Local: easiest first run
Use this when you are trying Codeband, developing locally, or running small jobs on one machine.
cb # interactive shell
cb run # same orchestrator, no UI
All agents run in one Python process. They still get isolated git worktrees, but they share your local environment and credentials.
Docker: same machine, stronger isolation
Use this when you want each agent in its own container, or when running on a server or CI machine.
cb up
cb up --detach
Docker mode still runs on one host. Containers share Docker volumes for the workspace. Put API keys or long-lived tokens in .env; containers cannot read the host macOS Keychain.
Distributed: multiple machines
Use this when you want agents on separate VMs, cloud providers, or hosts.
cb run --agent conductor
cb run --agent coder-claude_sdk-0
cb run --agent reviewer-codex-0
cb --attach
Each agent has its own clone of the repository. Agents coordinate through Band.ai WebSocket and memory, and code moves through the Git remote with push and fetch.

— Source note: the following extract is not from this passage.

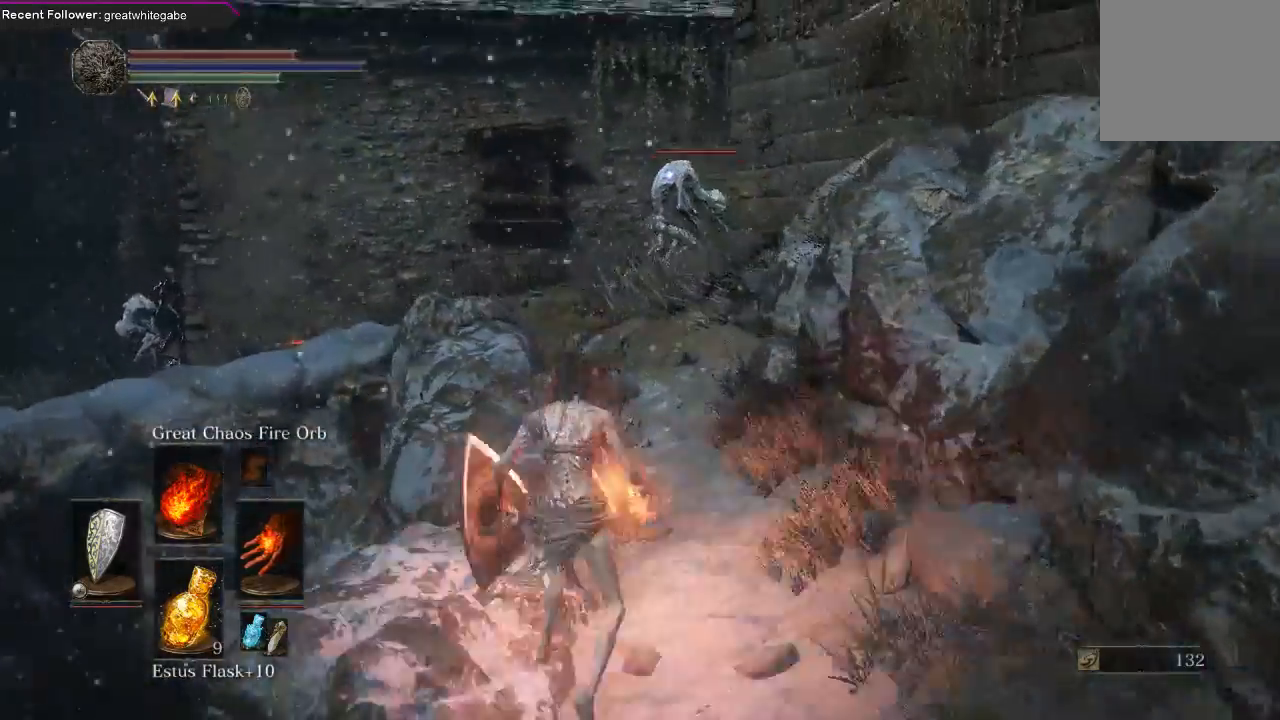
{"buttons": [], "left_stick": "center", "right_stick": "center", "events": [[33, "R1", "up"], [33, "left_stick", "up"], [367, "left_stick", "center"]]}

Distributed mode requires paid Band.ai memory. On free-tier Band.ai, use local or Docker mode on one machine.
Quick Start
pip install codeband
cd my-project
cb init --repo https://github.com/myorg/myrepo.git
cp .env.example .env
Edit .env:
BAND_API_KEY=band_u_...
ANTHROPIC_API_KEY=sk-ant-...
OPENAI_API_KEY=sk-...
Then register agents, verify setup, and start the shell:
cb setup-agents
cb doctor
cb
Inside the shell:
> /task Add JWT authentication with tests
> /status
> /diff coder-claude_sdk-0
> /pending
> /approve 42
Slash commands take the rest of the line as their argument, so /task Add JWT authentication with tests does not need quotes. In a normal terminal command, quote multi-word descriptions: cb task "Add JWT authentication with tests".
On free-tier Band.ai, cb setup-agents may not be available. Create the eight default agents manually and write agent_config.yaml; the exact keys are documented in Configuration.
For credential precedence, Docker auth, and subscription-vs-API-key behavior, see Authentication.
Everyday Commands
cb # interactive shell
cb run # headless local orchestrator
cb up --detach # Docker stack
cb task "Fix flaky login tests" # send work to the Conductor
cb prs --sort smallest # browse open PRs
cb issues --label bug # browse open issues
cb issue 42 # send a specific issue
cb feed --no-thoughts # live activity stream
cb status # current task pipeline
cb diff coder-claude_sdk-0 # inspect a worker's changes
cb pending # PRs awaiting approval
cb approve 42 # approve and merge
cb usage # token usage and cost summary
Inside the shell, use slash commands: /task, /prs, /issues, /issue, /status, /diff, /pending, /approve, /reject, /log, /usage, /scale, /doctor, /help, and /quit.
Architecture
Default local topology:
User task
|
v
Conductor
|
+--> Claude Planner ----> Codex Plan Reviewer
|
+--> Claude Coder -----> Codex Code Reviewer ----+
| |
+--> Codex Coder -----> Claude Code Reviewer ---+--> Mergemaster
|
+--> Watchdog
The default config uses eight Band.ai agents: Conductor, Mergemaster, one Planner, one Plan Reviewer, two Coders, and two Reviewers. The Watchdog is an in-process daemon and does not consume a Band.ai agent seat.
For the full design, see ARCHITECTURE.md.
Documentation
Known Limitations
Codeband is alpha software. The current architecture is prompt-driven: agents follow structured prompts, and the Conductor relies on model context plus memory state to track protocol progress. The roadmap is to move more protocol state and branch enforcement into deterministic Python code.
Current planned work:
- Code-backed protocol state
- Deterministic Conductor state machine
- Code-backed branch enforcement
- Protocol acknowledgment states
- Python merge helpers
- Feedback-driven framework routing
- Room and task tagging in Band.ai
Contributing
Contributions are welcome. Start with CONTRIBUTING.md, and please open an issue before large behavior changes.
git clone https://github.com/thenvoi/codeband.git
cd codeband
pip install -e ".[dev]"
pytest
ruff check src/ tests/
License
Codeband is released under the MIT License.